* Vorliegender Text *
###

Dialog über Jahrtausende hinweg: „Giacometti, der Ägypter“ im Alten Museum.

Es ist die überraschendste, konzentrierteste, vielleicht schönste Ausstellung des Künstlerreigens – und die unsichtbarste. Die meisten Besucher des Ägyptischen Museums werden sie gar nicht erst wahrnehmen. Der Eingriff ist sehr subtil: Zwölf Skulpturen des Bildhauers Alberto Giacometti haben sich in die Dauerausstellung im Alten Museum geschlichen, sich still und heimlich unter die altägyptischen Skulpturen gemischt, da stehen sie nun, als seien sie immer da gewesen.

Wie stark Giacometti in seiner Kunst von Ägypten beeinflusst war, war bislang nicht absehbar. Sicher, es gibt dieses Zitat, in dem der neunzehnjährige Künstler begeistert aus den Vatikanischen Museen in Rom berichtet: „Wie lebendig sind diese Köpfe, als ob sie blickten oder sprächen.“ Nicht die griechische, nicht die römische und schon gar nicht die Renaissance-Statuen seien für ihn die schönsten, sondern die ägyptischen. Das Buch, das er sich damals in Rom gekauft hat, Hedwig Fechheimers „Die Plastik der Ägypter“, ist in der Ausstellung zu sehen. Immer wieder hat Giacometti am Rande der Abbildungen Zeichnungen angefertigt, hat seine Ikonen des Schreitens entwickelt und anhand des Berliner Grünen Kopfes Symmetrie und Struktur analysiert. Selbst gesehen hat er ihn nie.

So ist es durchaus eine Erstbegegnung, zwischen dem majestätisch-kahlen Grünen Kopf und Giacomettis existenzialistisch-kargen Zeichnungen dazu. Auch sonst sind die Parallelen augenfällig zwischen den ägyptischen Skulpturen und ihren neuzeitlichen Besuchern. Der gleiche majestätisch ausgreifende Schritt der schmalen Figuren auf hohen Sockeln, der gleiche fixierende Blick. Hier wird nicht gegangen, sondern geschritten, nicht gesessen, sondern gethront, nicht gesehen, sondern geschaut. Vor allem aber wird ein imaginärer Raum rund um die Figuren eröffnet – durch die Käfige aus Metallstäben, in denen Dietrich Wildung bei der Neueinrichtung des Ägyptischen Museums seine Schätze unterbrachte. Gerüste, wie sie Francis Bacon gemalt oder Giacometti um seine Schreitenden gebaut hat. Nicht Gefängnis, sondern Konzentration.

###

[Übungen zur Diagrammauswertung]
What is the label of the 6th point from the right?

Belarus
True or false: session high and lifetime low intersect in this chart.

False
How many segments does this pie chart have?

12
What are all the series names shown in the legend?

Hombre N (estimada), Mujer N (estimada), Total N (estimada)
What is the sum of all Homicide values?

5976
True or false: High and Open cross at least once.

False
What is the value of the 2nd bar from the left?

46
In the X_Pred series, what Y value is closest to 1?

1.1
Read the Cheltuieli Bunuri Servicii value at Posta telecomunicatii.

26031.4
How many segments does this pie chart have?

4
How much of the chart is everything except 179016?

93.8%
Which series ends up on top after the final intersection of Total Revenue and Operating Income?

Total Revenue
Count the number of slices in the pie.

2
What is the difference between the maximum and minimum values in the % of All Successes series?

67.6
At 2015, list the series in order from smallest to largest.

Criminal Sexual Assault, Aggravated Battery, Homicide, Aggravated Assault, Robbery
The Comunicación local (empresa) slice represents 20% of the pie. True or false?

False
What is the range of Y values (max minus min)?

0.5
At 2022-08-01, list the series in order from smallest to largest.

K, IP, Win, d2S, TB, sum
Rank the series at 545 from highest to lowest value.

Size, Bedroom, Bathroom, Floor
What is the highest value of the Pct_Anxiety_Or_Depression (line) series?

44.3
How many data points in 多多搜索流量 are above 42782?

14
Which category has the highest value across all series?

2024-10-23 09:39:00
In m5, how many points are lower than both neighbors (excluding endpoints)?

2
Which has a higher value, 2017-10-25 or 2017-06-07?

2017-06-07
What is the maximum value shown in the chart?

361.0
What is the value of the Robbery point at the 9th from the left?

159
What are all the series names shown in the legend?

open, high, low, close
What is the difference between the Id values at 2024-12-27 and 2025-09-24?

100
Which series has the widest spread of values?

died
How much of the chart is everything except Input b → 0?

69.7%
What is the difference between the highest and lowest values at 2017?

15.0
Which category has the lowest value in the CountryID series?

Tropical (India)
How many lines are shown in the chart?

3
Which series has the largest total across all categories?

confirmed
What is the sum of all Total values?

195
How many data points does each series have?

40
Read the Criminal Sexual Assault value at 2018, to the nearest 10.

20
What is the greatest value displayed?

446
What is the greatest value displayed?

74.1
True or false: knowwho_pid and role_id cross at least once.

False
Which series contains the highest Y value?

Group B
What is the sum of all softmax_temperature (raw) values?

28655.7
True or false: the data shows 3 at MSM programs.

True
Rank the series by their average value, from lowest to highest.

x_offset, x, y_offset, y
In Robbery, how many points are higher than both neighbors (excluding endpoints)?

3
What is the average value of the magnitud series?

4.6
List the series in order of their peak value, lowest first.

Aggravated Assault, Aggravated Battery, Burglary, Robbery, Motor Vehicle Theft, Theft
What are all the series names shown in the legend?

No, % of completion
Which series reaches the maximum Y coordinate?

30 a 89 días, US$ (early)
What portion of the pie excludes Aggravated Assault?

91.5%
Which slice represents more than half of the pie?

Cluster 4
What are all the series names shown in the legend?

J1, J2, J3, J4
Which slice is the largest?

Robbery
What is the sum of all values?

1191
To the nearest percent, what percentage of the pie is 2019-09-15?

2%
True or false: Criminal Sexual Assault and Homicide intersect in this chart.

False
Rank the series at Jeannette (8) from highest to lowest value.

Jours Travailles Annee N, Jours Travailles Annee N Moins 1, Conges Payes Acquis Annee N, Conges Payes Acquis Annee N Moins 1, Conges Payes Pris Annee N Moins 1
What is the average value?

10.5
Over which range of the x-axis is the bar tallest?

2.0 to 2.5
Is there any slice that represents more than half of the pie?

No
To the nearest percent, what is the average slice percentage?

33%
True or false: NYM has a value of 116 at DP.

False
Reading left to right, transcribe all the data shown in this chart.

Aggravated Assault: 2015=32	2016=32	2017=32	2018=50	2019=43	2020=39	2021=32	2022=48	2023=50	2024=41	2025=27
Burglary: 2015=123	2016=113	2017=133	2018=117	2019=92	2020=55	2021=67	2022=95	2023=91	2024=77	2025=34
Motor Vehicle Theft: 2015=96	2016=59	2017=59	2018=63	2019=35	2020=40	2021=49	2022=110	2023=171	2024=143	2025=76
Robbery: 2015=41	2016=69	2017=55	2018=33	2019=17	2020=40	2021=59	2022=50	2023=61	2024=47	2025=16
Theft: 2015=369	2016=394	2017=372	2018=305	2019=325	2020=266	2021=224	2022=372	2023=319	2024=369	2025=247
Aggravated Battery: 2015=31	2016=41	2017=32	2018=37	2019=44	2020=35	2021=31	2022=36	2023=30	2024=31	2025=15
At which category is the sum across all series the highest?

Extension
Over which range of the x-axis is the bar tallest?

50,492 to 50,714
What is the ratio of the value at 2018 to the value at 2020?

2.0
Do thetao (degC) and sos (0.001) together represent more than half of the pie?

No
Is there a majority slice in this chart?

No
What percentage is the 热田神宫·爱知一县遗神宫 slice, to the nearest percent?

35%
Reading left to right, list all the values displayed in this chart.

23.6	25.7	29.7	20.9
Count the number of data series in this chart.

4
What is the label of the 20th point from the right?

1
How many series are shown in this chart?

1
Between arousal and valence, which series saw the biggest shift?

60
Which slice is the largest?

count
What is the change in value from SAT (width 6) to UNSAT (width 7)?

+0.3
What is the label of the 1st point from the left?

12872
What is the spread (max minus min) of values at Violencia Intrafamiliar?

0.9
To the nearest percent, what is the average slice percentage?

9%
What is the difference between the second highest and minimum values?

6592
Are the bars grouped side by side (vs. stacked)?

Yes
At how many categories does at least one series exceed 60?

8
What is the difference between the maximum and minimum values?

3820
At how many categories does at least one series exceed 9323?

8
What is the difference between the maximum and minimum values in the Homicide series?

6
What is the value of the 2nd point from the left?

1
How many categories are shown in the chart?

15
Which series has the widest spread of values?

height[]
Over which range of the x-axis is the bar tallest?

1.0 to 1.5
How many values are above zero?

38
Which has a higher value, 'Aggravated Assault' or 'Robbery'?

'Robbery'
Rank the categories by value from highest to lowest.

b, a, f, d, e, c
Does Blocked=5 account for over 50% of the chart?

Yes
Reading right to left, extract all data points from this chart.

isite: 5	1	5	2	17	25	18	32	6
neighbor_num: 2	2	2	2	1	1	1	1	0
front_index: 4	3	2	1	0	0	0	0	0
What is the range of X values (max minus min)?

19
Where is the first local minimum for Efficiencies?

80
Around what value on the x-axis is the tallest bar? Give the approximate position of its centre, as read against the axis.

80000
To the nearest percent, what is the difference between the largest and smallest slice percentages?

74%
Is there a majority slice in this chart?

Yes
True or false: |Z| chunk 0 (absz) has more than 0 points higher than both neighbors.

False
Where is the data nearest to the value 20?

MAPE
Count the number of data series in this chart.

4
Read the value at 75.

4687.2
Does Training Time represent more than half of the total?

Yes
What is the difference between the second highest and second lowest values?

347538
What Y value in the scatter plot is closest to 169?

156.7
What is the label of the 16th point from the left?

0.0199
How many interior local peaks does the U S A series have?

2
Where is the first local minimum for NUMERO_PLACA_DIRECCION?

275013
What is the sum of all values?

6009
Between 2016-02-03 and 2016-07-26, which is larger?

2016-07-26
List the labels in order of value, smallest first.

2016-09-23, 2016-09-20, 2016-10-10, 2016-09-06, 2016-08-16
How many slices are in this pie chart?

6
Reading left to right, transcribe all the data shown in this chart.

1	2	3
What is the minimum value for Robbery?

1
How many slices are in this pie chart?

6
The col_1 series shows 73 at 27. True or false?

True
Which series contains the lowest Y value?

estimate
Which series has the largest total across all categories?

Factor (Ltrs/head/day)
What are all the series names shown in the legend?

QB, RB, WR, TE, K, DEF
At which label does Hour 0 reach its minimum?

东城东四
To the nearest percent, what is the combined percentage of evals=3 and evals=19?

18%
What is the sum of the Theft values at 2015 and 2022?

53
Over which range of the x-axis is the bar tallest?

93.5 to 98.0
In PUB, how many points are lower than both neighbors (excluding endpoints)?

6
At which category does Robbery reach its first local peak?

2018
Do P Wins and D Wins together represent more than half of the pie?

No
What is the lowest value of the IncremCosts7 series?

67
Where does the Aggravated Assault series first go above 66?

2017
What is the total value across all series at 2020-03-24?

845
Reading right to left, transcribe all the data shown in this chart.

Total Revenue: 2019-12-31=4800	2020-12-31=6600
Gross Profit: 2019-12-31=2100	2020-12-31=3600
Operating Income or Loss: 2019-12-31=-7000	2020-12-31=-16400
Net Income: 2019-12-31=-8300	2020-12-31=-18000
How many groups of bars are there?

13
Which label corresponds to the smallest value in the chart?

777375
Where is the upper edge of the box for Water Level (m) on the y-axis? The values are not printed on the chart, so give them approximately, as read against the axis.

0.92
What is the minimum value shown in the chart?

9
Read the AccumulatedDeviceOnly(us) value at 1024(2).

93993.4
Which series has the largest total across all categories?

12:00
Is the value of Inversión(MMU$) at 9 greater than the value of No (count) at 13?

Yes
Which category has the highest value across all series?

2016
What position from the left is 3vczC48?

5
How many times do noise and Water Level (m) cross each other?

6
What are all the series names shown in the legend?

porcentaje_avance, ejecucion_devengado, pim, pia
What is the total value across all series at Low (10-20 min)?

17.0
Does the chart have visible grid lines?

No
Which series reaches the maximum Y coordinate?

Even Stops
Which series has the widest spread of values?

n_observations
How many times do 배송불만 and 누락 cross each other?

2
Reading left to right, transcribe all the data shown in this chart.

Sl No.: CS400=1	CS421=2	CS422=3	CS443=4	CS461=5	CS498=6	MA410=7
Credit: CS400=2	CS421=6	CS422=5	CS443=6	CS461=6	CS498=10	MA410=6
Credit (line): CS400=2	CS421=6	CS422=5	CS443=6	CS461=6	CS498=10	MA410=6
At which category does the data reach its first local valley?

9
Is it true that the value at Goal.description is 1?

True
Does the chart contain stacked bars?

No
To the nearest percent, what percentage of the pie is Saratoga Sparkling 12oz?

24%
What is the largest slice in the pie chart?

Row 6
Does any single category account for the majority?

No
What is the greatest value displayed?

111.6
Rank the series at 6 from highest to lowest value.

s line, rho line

###

* Aufgabe 1 *
Warum nennt der Text über die Giacometti-Ausstellung das Zusammentreffen des Grünen Kopfes mit Giacomettis Zeichnungen eine Erstbegegnung?
* Aufgabe 2 *
Führe den Text über die Giacometti-Ausstellung nach seinem letzten Satz weiter.

* Antwort 1 *
Giacometti hat den Berliner Grünen Kopf nie selbst gesehen. Er hat ihn nur anhand der Abbildungen in Hedwig Fechheimers Buch „Die Plastik der Ägypter“ auf Symmetrie und Struktur hin analysiert und dazu Zeichnungen angefertigt. Deshalb begegnen sich der Kopf und diese Zeichnungen in der Ausstellung zum ersten Mal.

* Antwort 2 *
Er habe einmal in einem Museum eine Giacometti-Skulptur gesehen, die schräg im Raum aufgestellt war, schildert Wildung sein Urerlebnis, und er habe damals instinktiv gefühlt: Das geht so nicht. Parallel zu den Raumwänden muss sie ausgerichtet sein, so wie es die ägyptischen Figuren von jeher sind. Und nur mühsam habe er der Versuchung widerstanden, die Skulptur in einem unbeobachteten Moment geradezurücken. Und habe sich in seiner Leidenschaft doch lange Zeit allein gefühlt – bis er auf Christian Klemm von der Züricher Giacometti-Stiftung gestoßen sei. In den beiden Museumsfreunden reifte der konspirative Plan, doch einmal die Probe aufs Exempel zu machen.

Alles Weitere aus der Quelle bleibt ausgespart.